HOUSTON, Texas (KTRK) -- The family of a 21-year-old who was killed in the Astroworld Festival tragedy is being represented by prominent Houston attorney Tony Buzbee in a lawsuit against organizers involved in the event.
Buzbee announced Monday that his law firm will be filing a lawsuit on behalf of 35 plaintiffs, and that number is growing.
Over the weekend, authorities were looking for help identifying Axel Acosta.
Axel's father, Edgar, confirmed to ABC13 that his son was the unidentified victim who had been recovered from Memorial Hermann Hospital after the incident.
Cynthia Acosta, Axel's aunt, said her nephew traveled by himself from Washington to see rapper Travis Scott take the stage at NRG Park. He was at the event alone.
"It was his first time going to an event like that," said Cynthia.
Buzbee said that neither Scott nor his handlers, managers, agents, promoters or sponsors cared enough about Axel and the others to make the space safe.
Authorities have not yet released his cause of death, but on Monday, Buzbee said Axel died of crowd rush. Crowd rush occurs when you have a high density crowd moving in one direction in a confined space.
"The air was slowly squeezed out of Axel, sending his heart into cardiac arrest," said Buzbee. "People trampled over his body like a piece of trash."
The family's attorney also said that first responders did try to restart Axel's heart but failed.
"Axel died on the muddy ground of a concert that he attended for fun. He loved rap music and the lineup, but that love wasn't mutual," said Buzbee.
Buzbee said the event was planned poorly and described it as "utter chaos."
His law firm is filing a lawsuit against ScoreMore LLC, the Texas-based company that was in charge of promoting the event. A lawsuit will also be filed against LiveNation, including companies like Contemporary Services Corporation and Harris County Sports & Convention Corporation which were supposed to provide adequate security.
"We intend to change the way concerts are put on, managed and promoted in the United States," said Buzbee.
Axel had just turned 21 in October. He was studying computer science at Western Washington University.
"By all accounts, Axel was a young man with a vibrant future. We are sending our condolences to his family on this very sad day," said Western Washington University vice president of enrollment and student services Melynda Huskey.
Edgar told ABC13 that police made it difficult for him to file a missing persons report on his son because Axel was living in Washington.
On Monday, Edgar said that when he didn't hear from Axel after the show, he called the hotel his son was staying at to make sure he made it back safe.
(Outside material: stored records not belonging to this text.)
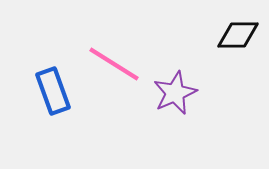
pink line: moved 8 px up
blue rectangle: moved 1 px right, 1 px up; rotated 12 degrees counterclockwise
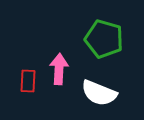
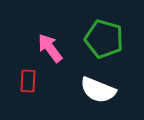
pink arrow: moved 9 px left, 21 px up; rotated 40 degrees counterclockwise
white semicircle: moved 1 px left, 3 px up
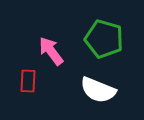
pink arrow: moved 1 px right, 3 px down
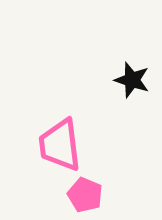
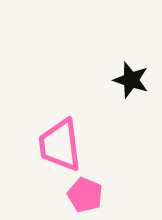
black star: moved 1 px left
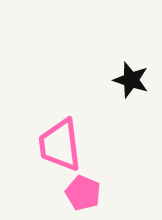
pink pentagon: moved 2 px left, 2 px up
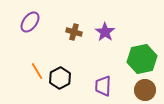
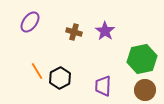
purple star: moved 1 px up
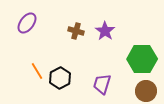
purple ellipse: moved 3 px left, 1 px down
brown cross: moved 2 px right, 1 px up
green hexagon: rotated 12 degrees clockwise
purple trapezoid: moved 1 px left, 2 px up; rotated 15 degrees clockwise
brown circle: moved 1 px right, 1 px down
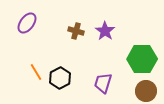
orange line: moved 1 px left, 1 px down
purple trapezoid: moved 1 px right, 1 px up
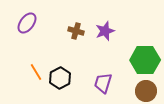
purple star: rotated 18 degrees clockwise
green hexagon: moved 3 px right, 1 px down
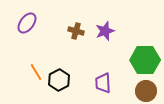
black hexagon: moved 1 px left, 2 px down
purple trapezoid: rotated 20 degrees counterclockwise
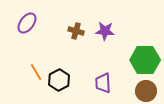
purple star: rotated 24 degrees clockwise
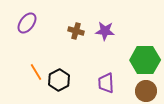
purple trapezoid: moved 3 px right
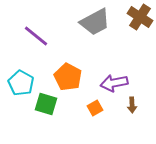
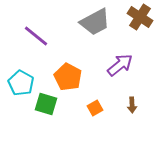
purple arrow: moved 6 px right, 18 px up; rotated 152 degrees clockwise
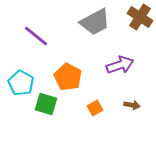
purple arrow: rotated 20 degrees clockwise
brown arrow: rotated 77 degrees counterclockwise
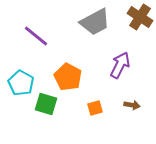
purple arrow: rotated 44 degrees counterclockwise
orange square: rotated 14 degrees clockwise
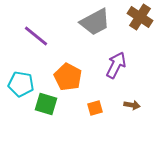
purple arrow: moved 4 px left
cyan pentagon: moved 1 px down; rotated 20 degrees counterclockwise
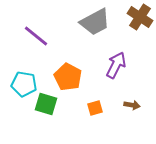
cyan pentagon: moved 3 px right
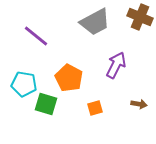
brown cross: rotated 10 degrees counterclockwise
orange pentagon: moved 1 px right, 1 px down
brown arrow: moved 7 px right, 1 px up
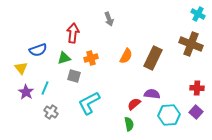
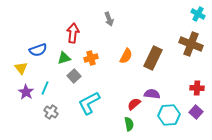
gray square: rotated 32 degrees clockwise
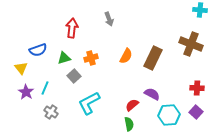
cyan cross: moved 2 px right, 4 px up; rotated 24 degrees counterclockwise
red arrow: moved 1 px left, 5 px up
purple semicircle: rotated 21 degrees clockwise
red semicircle: moved 2 px left, 1 px down
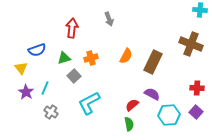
blue semicircle: moved 1 px left
brown rectangle: moved 4 px down
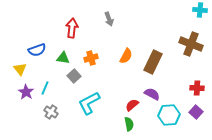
green triangle: moved 1 px left; rotated 24 degrees clockwise
yellow triangle: moved 1 px left, 1 px down
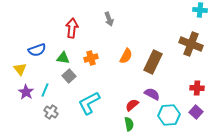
gray square: moved 5 px left
cyan line: moved 2 px down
That's when hotel staff said Axel had not spent the night there on Friday.
Edgar started making phone calls to hospitals and the sheriff's office, in search of information on his son. He said hospitals told him his son was on none of their lists.
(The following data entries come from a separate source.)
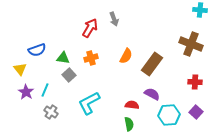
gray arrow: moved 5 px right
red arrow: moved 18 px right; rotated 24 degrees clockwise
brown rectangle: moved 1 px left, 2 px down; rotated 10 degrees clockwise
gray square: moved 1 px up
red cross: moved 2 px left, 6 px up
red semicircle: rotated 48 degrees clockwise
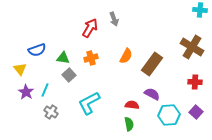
brown cross: moved 1 px right, 3 px down; rotated 10 degrees clockwise
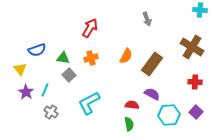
gray arrow: moved 33 px right
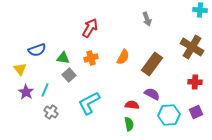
orange semicircle: moved 3 px left, 1 px down
purple square: rotated 24 degrees clockwise
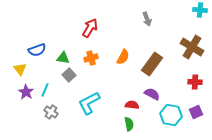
cyan hexagon: moved 2 px right; rotated 15 degrees clockwise
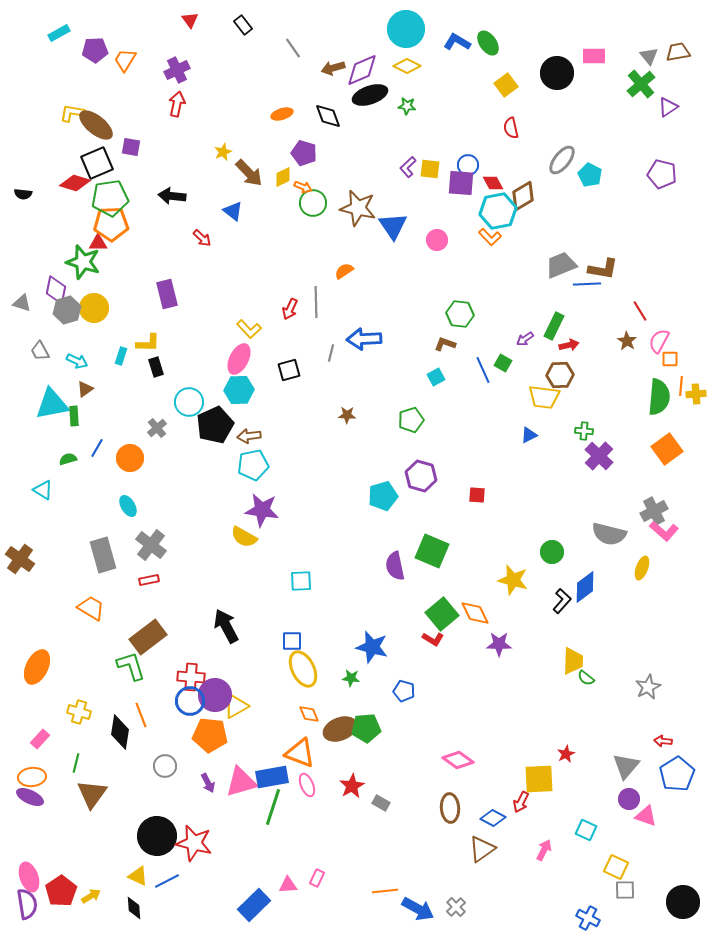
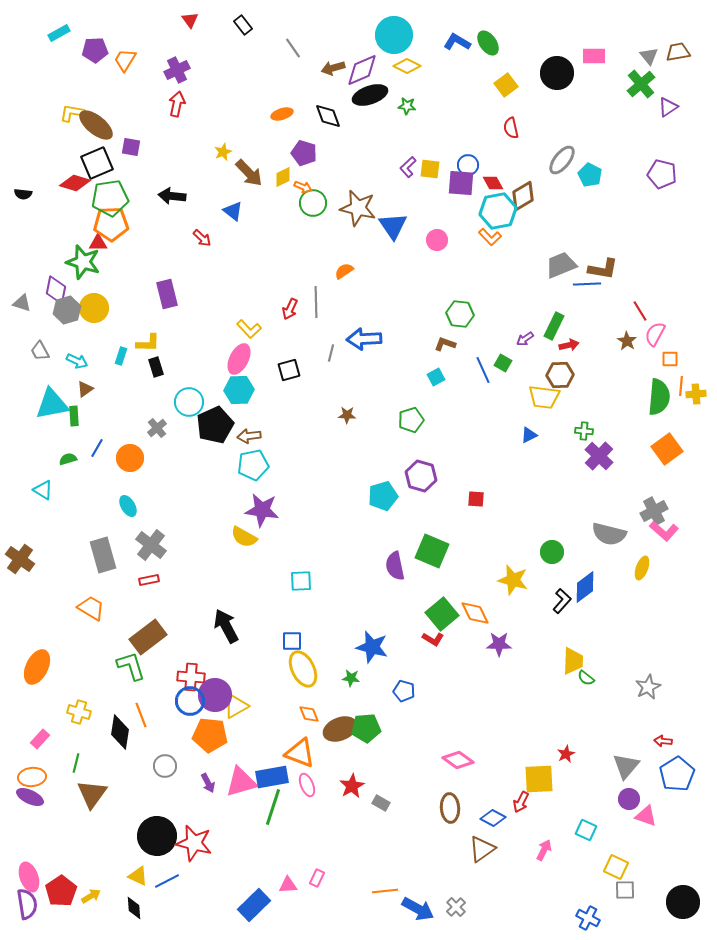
cyan circle at (406, 29): moved 12 px left, 6 px down
pink semicircle at (659, 341): moved 4 px left, 7 px up
red square at (477, 495): moved 1 px left, 4 px down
He even called the reunification center and said he was told that Axel's name was not on the list of dead or injured people.
"They told me I had nothing to worry about," said Edgar.
Representatives with the Harris County Institute of Forensic Sciences had released an image of Axel on Saturday, just 24 hours after the incident.
The Acosta family said they learned of Axel's death through the internet after this image was circulating on social media.
Harris County Judge Lina Hidalgo released the names of all eight victims, including Axel, on Monday.
"In the days to come we'll hear more about their stories, their dreams and what they hoped to accomplish in life. To the parents, family members, and friends with a gaping hole in their hearts today, on behalf of the people of Harris County, we are with you," Hidalgo wrote.